● Task prompt:
Give back only the lines in the records below from the one with "mischen – es sprudelt)" to the one with "Soita myyjälle", both inclusive, word for word.

═════ Provided information

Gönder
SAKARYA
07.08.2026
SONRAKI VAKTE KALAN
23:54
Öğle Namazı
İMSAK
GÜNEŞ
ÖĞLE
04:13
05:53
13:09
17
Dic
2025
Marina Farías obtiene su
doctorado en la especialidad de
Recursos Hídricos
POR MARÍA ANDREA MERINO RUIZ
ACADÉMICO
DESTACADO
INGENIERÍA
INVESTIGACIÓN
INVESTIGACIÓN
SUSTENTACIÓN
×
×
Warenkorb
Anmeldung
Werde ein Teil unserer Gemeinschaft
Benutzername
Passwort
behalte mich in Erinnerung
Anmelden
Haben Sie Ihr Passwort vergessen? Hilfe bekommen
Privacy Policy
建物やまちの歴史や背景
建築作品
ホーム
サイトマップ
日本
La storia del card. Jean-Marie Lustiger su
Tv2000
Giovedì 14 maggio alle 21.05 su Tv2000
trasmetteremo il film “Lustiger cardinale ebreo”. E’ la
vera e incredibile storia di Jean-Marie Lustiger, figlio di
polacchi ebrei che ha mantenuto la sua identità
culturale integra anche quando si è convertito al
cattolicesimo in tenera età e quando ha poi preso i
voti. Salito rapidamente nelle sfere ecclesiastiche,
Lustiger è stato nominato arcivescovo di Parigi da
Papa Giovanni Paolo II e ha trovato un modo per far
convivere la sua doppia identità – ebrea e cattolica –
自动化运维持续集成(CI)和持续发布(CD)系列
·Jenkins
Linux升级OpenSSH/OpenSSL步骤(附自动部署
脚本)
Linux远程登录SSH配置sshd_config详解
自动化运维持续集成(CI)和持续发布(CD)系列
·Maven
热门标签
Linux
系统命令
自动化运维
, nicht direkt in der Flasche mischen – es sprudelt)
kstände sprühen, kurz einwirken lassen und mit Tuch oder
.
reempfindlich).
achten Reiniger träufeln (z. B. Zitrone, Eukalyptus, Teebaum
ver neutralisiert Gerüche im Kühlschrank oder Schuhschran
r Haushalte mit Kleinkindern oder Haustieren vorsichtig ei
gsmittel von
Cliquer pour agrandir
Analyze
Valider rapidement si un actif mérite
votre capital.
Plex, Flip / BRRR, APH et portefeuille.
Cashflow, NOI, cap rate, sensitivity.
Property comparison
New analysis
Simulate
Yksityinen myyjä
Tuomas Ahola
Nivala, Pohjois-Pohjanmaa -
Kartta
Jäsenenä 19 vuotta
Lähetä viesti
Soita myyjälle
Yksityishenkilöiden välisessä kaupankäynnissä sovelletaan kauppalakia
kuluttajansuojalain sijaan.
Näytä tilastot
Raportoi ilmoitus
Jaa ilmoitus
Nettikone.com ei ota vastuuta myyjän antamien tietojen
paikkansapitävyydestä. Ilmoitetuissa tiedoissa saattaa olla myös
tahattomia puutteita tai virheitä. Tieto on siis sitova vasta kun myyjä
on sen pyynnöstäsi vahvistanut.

══════════

● Output for this task:
, nicht direkt in der Flasche mischen – es sprudelt)
kstände sprühen, kurz einwirken lassen und mit Tuch oder
.
reempfindlich).
achten Reiniger träufeln (z. B. Zitrone, Eukalyptus, Teebaum
ver neutralisiert Gerüche im Kühlschrank oder Schuhschran
r Haushalte mit Kleinkindern oder Haustieren vorsichtig ei
gsmittel von
Cliquer pour agrandir
Analyze
Valider rapidement si un actif mérite
votre capital.
Plex, Flip / BRRR, APH et portefeuille.
Cashflow, NOI, cap rate, sensitivity.
Property comparison
New analysis
Simulate
Yksityinen myyjä
Tuomas Ahola
Nivala, Pohjois-Pohjanmaa -
Kartta
Jäsenenä 19 vuotta
Lähetä viesti
Soita myyjälle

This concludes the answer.